While the sun warms the world you start
to unspool. Set anchor lines from flowerpot
to wooden step, to railing, to siding with
calculation, tension, balance. Work
your way from ray to ray, don’t
worry about running out. Remember:
before you even began, you consumed
yesterday’s efforts, what worked
and what did not, and they supplement
your spinning today. You can spin
all kinds of lines – mostly nouns, but also
sticky adjectives, frizzy adverbs
that easily catch, taut verbs at junctures.

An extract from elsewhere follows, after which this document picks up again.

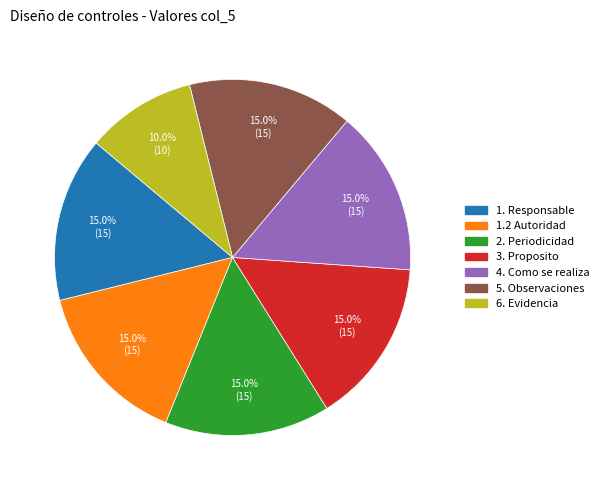

How many slices are in this pie chart?

7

Don’t worry about falling: these words
can bear your weight, the weight
of your spirit on days when merciless
birds with hungry beaks and blithe
dogs with careless tails roam everywhere.
It’s a silk that could take you
anywhere, can float between trees,
span the distance from house to
garage, impressive and
a little frightening dew-beaded
like a mourning shawl.
But here, in the little lyric
web connecting pansies to steps,
each strand shines in sunlight. 

Merie Kirby grew up in California and now lives in North Dakota. She teaches interdisciplinary classes at the University of North Dakota. She is the author of two chapbooks, The Dog Runs On and The Thumbelina Poems. Her poems have been published in Quartet Journal, Sheila-Na-Gig Online, and other journals.